I'll be praying for all 3 of them. I know how much they loved Reggie


----------



## Ckill (Mar 9, 2007)

I have not been around here that long but, realize that was a well loved dog. I am sorry to here that and my prayers go out for them.


----------



## Bobby (May 21, 2004)

Man sure hate to hear that. Prayers for Chief and Robs on their great loss.


----------



## jabx1962 (Nov 9, 2004)

That is terrible news...Reggie was an awesome Dog...He will be missed.







Mont..your PM box is full...


----------



## Stuart (May 21, 2004)

Oh man, that is terrible. That dog was an ICON around here. Every picture chief would post, I'd always look for Reggie. Sad day indeed.


----------



## txjoker (Jun 21, 2005)

I'm speechless... It is amazing how quickly they can go and how much love one has for their pets. I know that, for me, they are more than just pets. They are companions and truly family members.

I'm deeply sorry, chief and Robs.


----------



## Tight Knot (Sep 8, 2004)

That is terrible news......prayers sent to our dear friends. Reggie was a one of a kind and will be missed dearly. We are so sorry Chief and Robbie.
Bob and Adeline


----------



## Profish00 (May 21, 2004)

Prayers sent


----------



## bogey999 (May 1, 2006)

Prayers up, and though it is not our normal way, "candle lit" for the family tonight!

Bogey


----------



## Tortuga (May 21, 2004)

This is a true hearbreaker.. God Speed, Reggie..know you are in good hands up there just like you were down here..and prayers of comfort to you, Charlie and Robs.....

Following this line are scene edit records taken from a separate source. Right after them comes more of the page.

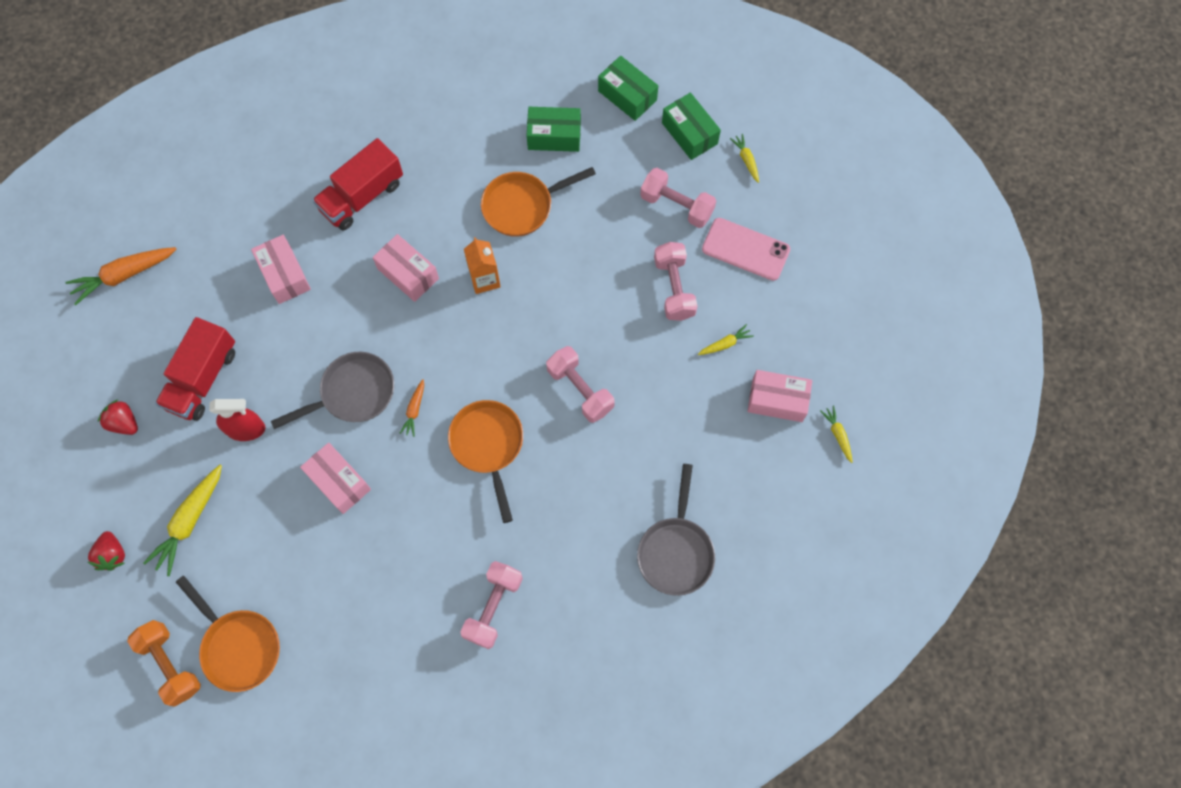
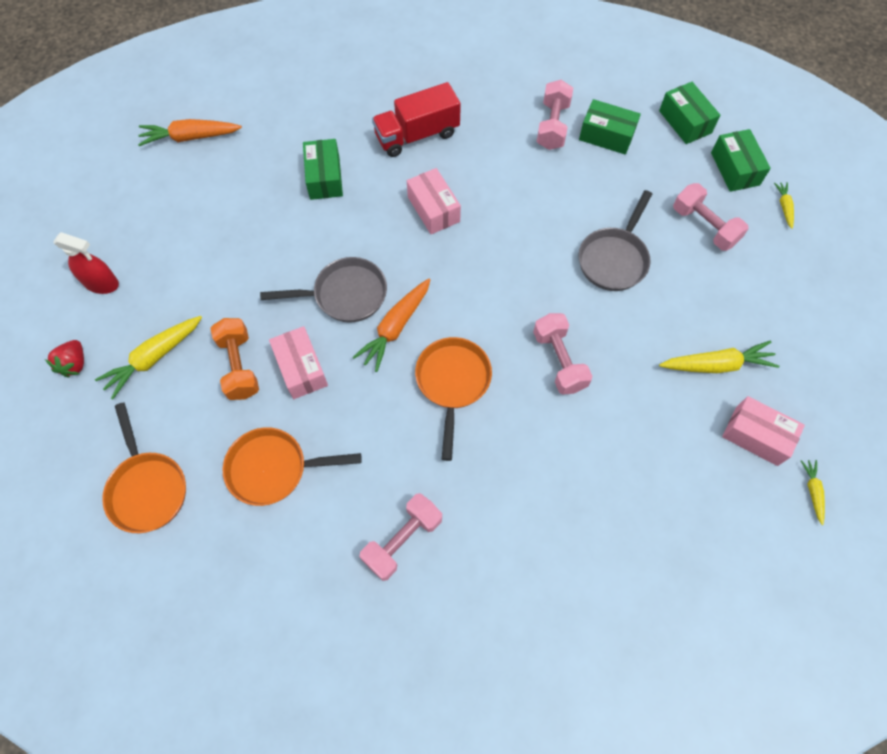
camera: 20 degrees right, 5 degrees down
(124, 423) = (136, 255): red strawberry -> none
(170, 664) = (79, 482): orange dumbbell -> orange dumbbell (239, 366)
(202, 378) = (218, 240): red truck -> none
(246, 429) = (238, 295): red spray bottle -> red spray bottle (101, 283)
(284, 275) = (324, 177): pink box -> green box
(414, 410) = (395, 328): orange carrot -> orange carrot, size x1.91
(484, 279) = (501, 235): orange carton -> none
(522, 206) = (557, 184): orange pan -> orange pan (273, 469)
(674, 288) = (680, 298): pink dumbbell -> pink dumbbell (552, 126)
(676, 551) = (607, 551): grey pan -> grey pan (614, 259)
(725, 344) = (717, 365): yellow carrot -> yellow carrot, size x1.91
(745, 249) = (762, 285): pink phone -> none

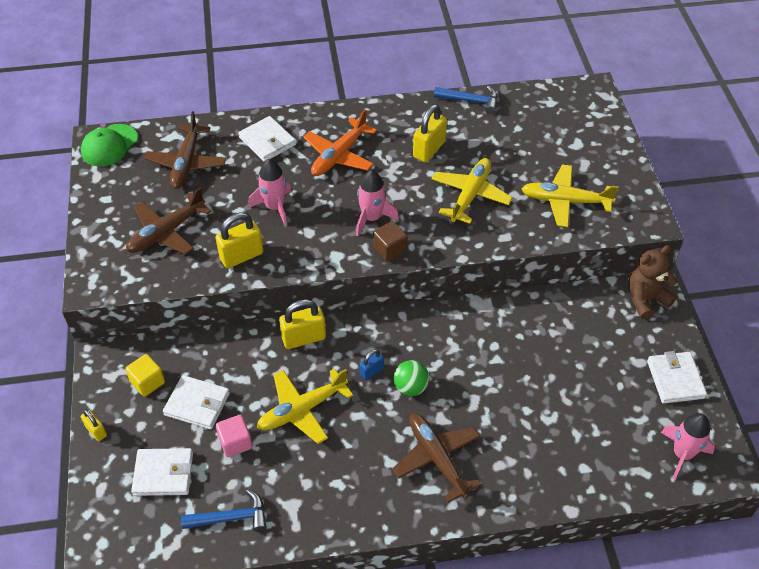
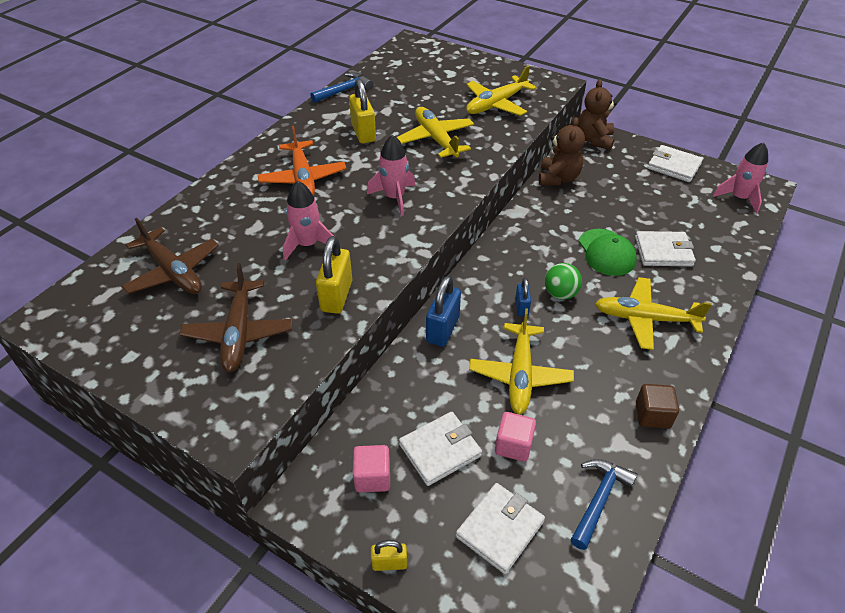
camera: 50 degrees left, 5 degrees down
(109, 145) = (64, 314): green cap -> green cap (606, 252)
(147, 382) = (372, 477): yellow cube -> pink cube
(267, 141) = (226, 208): white wallet -> white wallet (663, 251)
(304, 338) = (443, 329): yellow padlock -> blue padlock
(389, 249) = (439, 206): brown cube -> brown cube (652, 415)
(437, 459) = (645, 319): brown plane -> yellow plane
(557, 305) = (558, 178): none -> brown teddy bear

I know it's a little soon...but in proper time...you GOTTA get the next generation to accompany you two on your upcoming 'Oddessy"....I was in a similar situation a couple of years ago and at my kid's insistence, rounded up Hiedi..against my better judgement, but now she's a new lease on life for us....

We all love ya.....

Jim, Hildene, and Hiedi


----------



## Dani California (Jul 20, 2006)

Thats terrible news. The last time I saw Reggie he gave me a big ol fast kiss. His tongue was lickin my tonsils before I could duck. He was a special dog for sure. Even though we dogged him and teased him we loved him very much.

Biggie


----------



## Lesto (Mar 4, 2005)

Man, that's sad... My deepest condolences...


----------



## BillLovesFishin (Oct 7, 2004)

Thats devastating. I think the Good Lord was jealous and wanted him himself. He was one awsome dude. God bless Chief and Robs.


----------



## white cap (Jun 11, 2004)

Chief and Robs, our heart felt sorrow and prayers go out to you two wonderful folks!

Reg was part of the family and will always be remembered as the immediate Captain of what I thought was my bote!

Just know that he can now steal all of the fish he wants !

He will be missed but never forgotten..........

Lowell and Gayle


----------



## Walkin' Jack (May 20, 2004)

We have all fallen in love with Reggie. Even without the glowing words of Charlie and Robs the pics tell the story of a terrific little dog with a heart big as Texas. Always wanting in (and getting in) on all the doin's of the day. I just don't see how a dog could be a better friend and companion than Reggie was to his family. To me, the loss of a friend like Reggie is just unimaginable. My heart is breaking for Charlie and Robs because I know that they are hurting very badly right now. My prayers are with them as they try to reconcile their loss and go on. Sometimes life just seems so unfair. 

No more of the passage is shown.